Un figlio a tutti i costi

Una pellicola specchio della società che tratta in maniera lieve un problema dei nostri tempi

Il cinema comico può toccare temi delicati, può registrare un momento culturale, può farsi specchio del presente. Perché no. Ogni stagione ha i suoi esempi e i suoi grandi mattatori: Totò lo ha fatto, Franco e Ciccio lo hanno fatto, oggi ci riescono Checco Zalone e Ficarra e Picone, per esempio. L’evasione può non essere soltanto tale; già quando un film trae spunto dalla realtà per farsi gradevole e divertente intrattenimento, già toccare un argomento, trattarlo, implica una dose (almeno minima) di impegno. La qualità dello sviluppo narrativo, poi, farà il resto: la relazione che nasce tra tema e svolgimento farà la differenza. Un figlio a tutti i costi, coi suoi evidenti limiti di budget e senza avere in squadra nessun mostro di quelli appena citati, sceglie di affrontare l’argomento (caldo e complesso) delle coppie in là con gli anni che non riescono ad avere figli. Oggi, in una società sempre più abbondante di strumenti in grado di facilitare questo desiderio umano, ma anche sempre più portata a considerare i figli come soddisfazione di un bisogno esistenziale degli adulti, che magari hanno dilatato esageratamente altre fasi della vita, liberamente o forzatamente, e sono arrivate quasi fuori tempo massimo a maturare la naturale esigenza di procreare. Naturalmente ci sono anche coppie che provano da giovani a sperimentare la bellezza e la grandezza di diventare genitori, ma non riescono a farlo e soffrono comprensibilmente. Questo per dire, appunto, di come il tema sia serio, e se un film comico, come in gran parte lo è Un figlio a tutti i costi (per il restante spazio è una commedia sentimentale) decide di entrarci, deve farlo con buon senso e intelligenza. E nella sua semplicità non si può negare che il piccolo esordio di Fabio Gravina (anche attore protagonista del film) proceda in assoluta buona fede e con una leggerezza spesso gustosa, con un’ironia totalmente priva di volgari scivolate.
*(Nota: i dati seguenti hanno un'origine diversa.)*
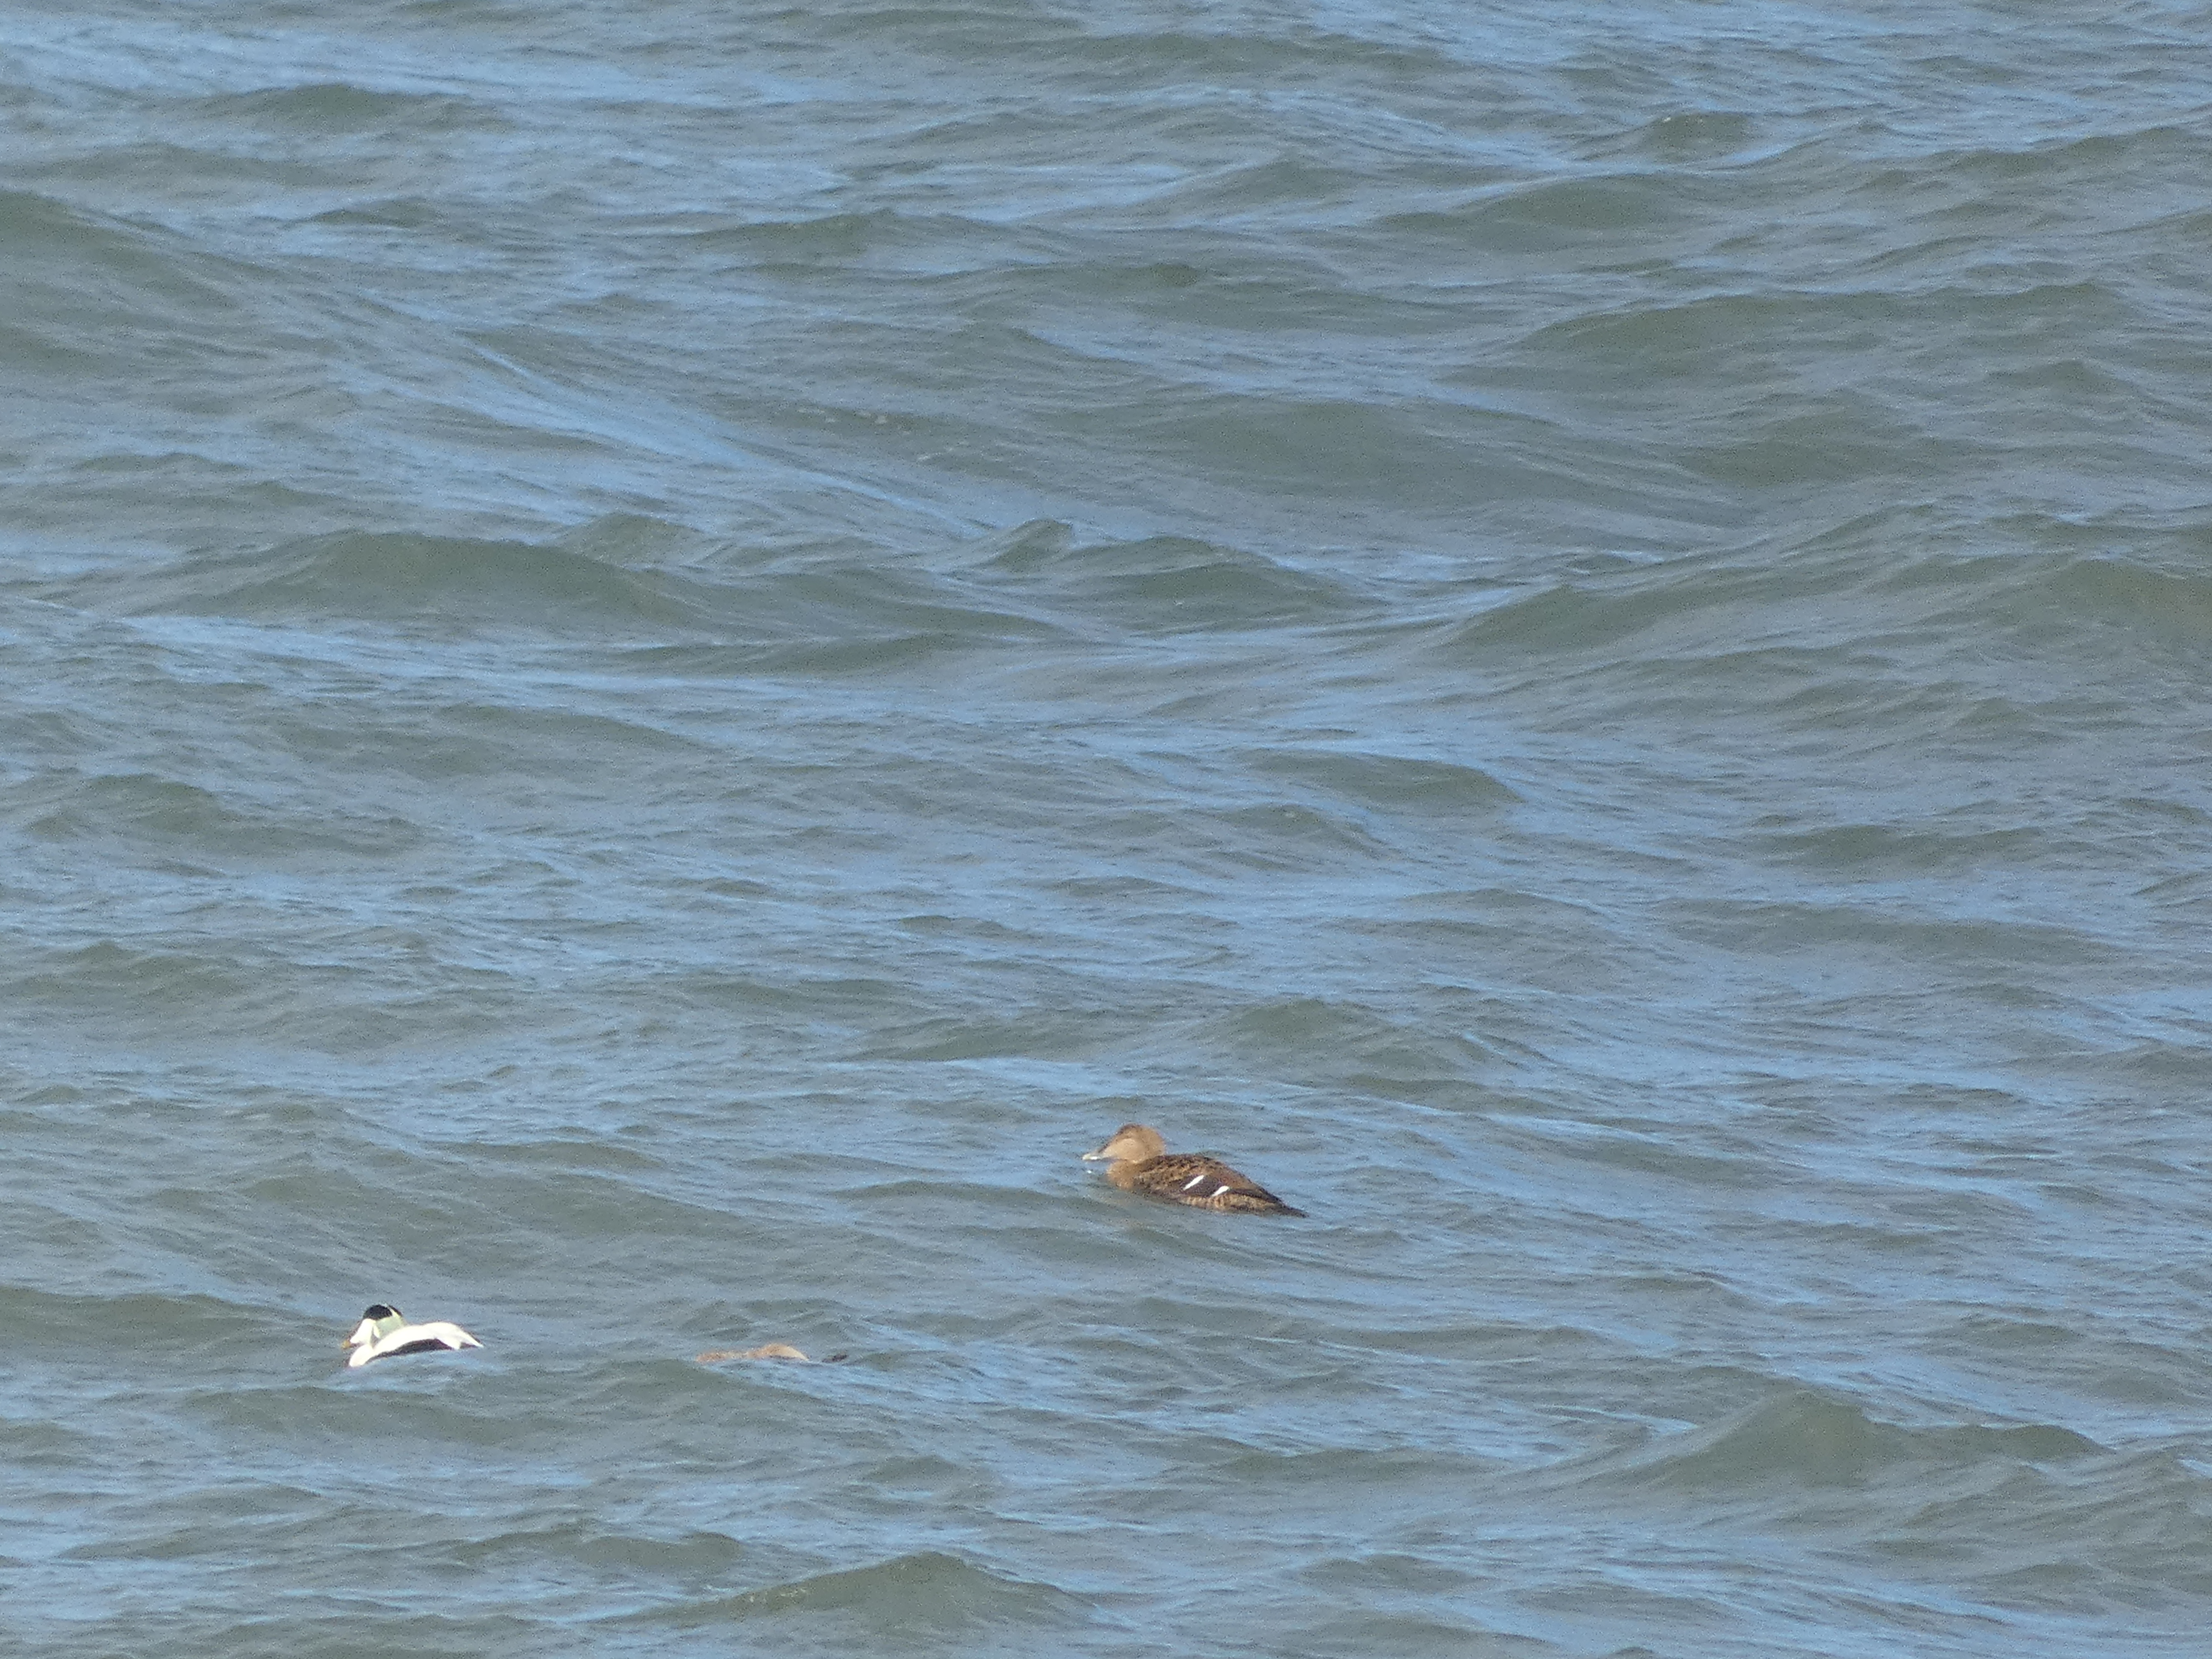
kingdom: Animalia
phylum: Chordata
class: Aves
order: Anseriformes
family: Anatidae
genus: Somateria
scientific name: Somateria mollissima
La storia è quella dei coniugi ultraquarantenni  Orazio e Anna, desiderosa di avere un figlio al punto da obbligare il marito a lasciare il posto di lavoro per correre a casa, ogni volta che per lei sono i “giorni speciali”. L’uomo vive con enorme stress quello che diventa quasi un dovere: «La cosa più bella e più naturale di questo mondo diventa la cosa più complicata», confessa all’amico sacerdote, e per di più, gli fa notare Anna, Orazio ha «i semini lenti ed ha fallito il test di vitalità». Uno stress, insomma, un desiderio trasformato in ossessione, in un bisogno che allontana il concepimento di un figlio da concetti come dono e grazia, come sereno affidamento. La situazione precipita quando la donna decide di assumere un fecondatore professionista, un certo Nettuno Tritone, un belloccio che si rivelerà bizzarro e nient’altro che un trucco, per fortuna, uno stratagemma sorprendente e intelligente messo su da Anna per il bene della coppia, per una nuova pace comune e per l’arrivo di una bella sorpresa. Non  manca qualche dialogo efficace, qualche buon concetto sui cui riflettere, qua e là, in un questo film a sua volta tratto da una precedente opera teatrale. È presente il presente, come dire, in questo Un figlio a tutti i costi, il cui scopo principale, senza eccessive ambizioni è quello di far sorridere, e a tratti ci riesce bene, grazie anche ad una sotto trama dominata da un improbabilissimo commissario di polizia, un (il) grande Ivano Marescotti, e da altri minuti personaggi di contorno interpretati da un solido caratterista del cinema popolare italiano come Maurizio Mattioli e da un comico navigato come Stefano Masciarelli. E si sa quanto nel cinema leggero, nelle commedie di ogni stagione, sia importante costruire un girotondo gustoso intorno ai personaggi principali. Ah, le musiche sono di Gigi D’Alessio.